TASK:
Write the records out again, exactly.
=== SUPPLIED MATERIAL ===
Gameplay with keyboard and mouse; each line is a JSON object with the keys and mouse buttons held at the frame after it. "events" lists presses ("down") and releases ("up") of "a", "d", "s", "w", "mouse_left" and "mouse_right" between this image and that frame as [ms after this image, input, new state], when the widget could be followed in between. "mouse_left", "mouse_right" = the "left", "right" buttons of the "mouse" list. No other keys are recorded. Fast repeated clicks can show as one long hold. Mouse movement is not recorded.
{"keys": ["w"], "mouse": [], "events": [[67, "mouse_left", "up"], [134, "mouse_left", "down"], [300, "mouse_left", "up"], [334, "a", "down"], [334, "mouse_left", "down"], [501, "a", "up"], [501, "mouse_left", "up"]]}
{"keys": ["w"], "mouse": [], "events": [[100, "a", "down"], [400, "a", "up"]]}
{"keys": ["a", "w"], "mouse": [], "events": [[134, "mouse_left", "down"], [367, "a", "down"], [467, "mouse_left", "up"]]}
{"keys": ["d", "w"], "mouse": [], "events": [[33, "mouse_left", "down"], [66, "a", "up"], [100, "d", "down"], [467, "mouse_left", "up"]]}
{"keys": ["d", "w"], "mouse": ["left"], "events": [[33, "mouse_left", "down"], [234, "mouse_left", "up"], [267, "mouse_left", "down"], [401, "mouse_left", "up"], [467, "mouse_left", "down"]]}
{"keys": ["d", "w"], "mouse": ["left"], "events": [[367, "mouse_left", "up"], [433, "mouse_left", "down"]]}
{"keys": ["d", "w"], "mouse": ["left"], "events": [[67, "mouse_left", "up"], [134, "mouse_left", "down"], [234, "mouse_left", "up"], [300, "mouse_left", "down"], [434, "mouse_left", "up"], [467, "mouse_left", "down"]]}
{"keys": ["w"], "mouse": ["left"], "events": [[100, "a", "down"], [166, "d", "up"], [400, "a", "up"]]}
===
WRITTEN SOLUTION:
Gameplay with keyboard and mouse; each line is a JSON object with the keys and mouse buttons held at the frame after it. "events" lists presses ("down") and releases ("up") of "a", "d", "s", "w", "mouse_left" and "mouse_right" between this image and that frame as [ms after this image, input, new state], when the widget could be followed in between. "mouse_left", "mouse_right" = the "left", "right" buttons of the "mouse" list. No other keys are recorded. Fast repeated clicks can show as one long hold. Mouse movement is not recorded.
{"keys": ["w"], "mouse": [], "events": [[67, "mouse_left", "up"], [134, "mouse_left", "down"], [300, "mouse_left", "up"], [334, "a", "down"], [334, "mouse_left", "down"], [501, "a", "up"], [501, "mouse_left", "up"]]}
{"keys": ["w"], "mouse": [], "events": [[100, "a", "down"], [400, "a", "up"]]}
{"keys": ["a", "w"], "mouse": [], "events": [[134, "mouse_left", "down"], [367, "a", "down"], [467, "mouse_left", "up"]]}
{"keys": ["d", "w"], "mouse": [], "events": [[33, "mouse_left", "down"], [66, "a", "up"], [100, "d", "down"], [467, "mouse_left", "up"]]}
{"keys": ["d", "w"], "mouse": ["left"], "events": [[33, "mouse_left", "down"], [234, "mouse_left", "up"], [267, "mouse_left", "down"], [401, "mouse_left", "up"], [467, "mouse_left", "down"]]}
{"keys": ["d", "w"], "mouse": ["left"], "events": [[367, "mouse_left", "up"], [433, "mouse_left", "down"]]}
{"keys": ["d", "w"], "mouse": ["left"], "events": [[67, "mouse_left", "up"], [134, "mouse_left", "down"], [234, "mouse_left", "up"], [300, "mouse_left", "down"], [434, "mouse_left", "up"], [467, "mouse_left", "down"]]}
{"keys": ["w"], "mouse": ["left"], "events": [[100, "a", "down"], [166, "d", "up"], [400, "a", "up"]]}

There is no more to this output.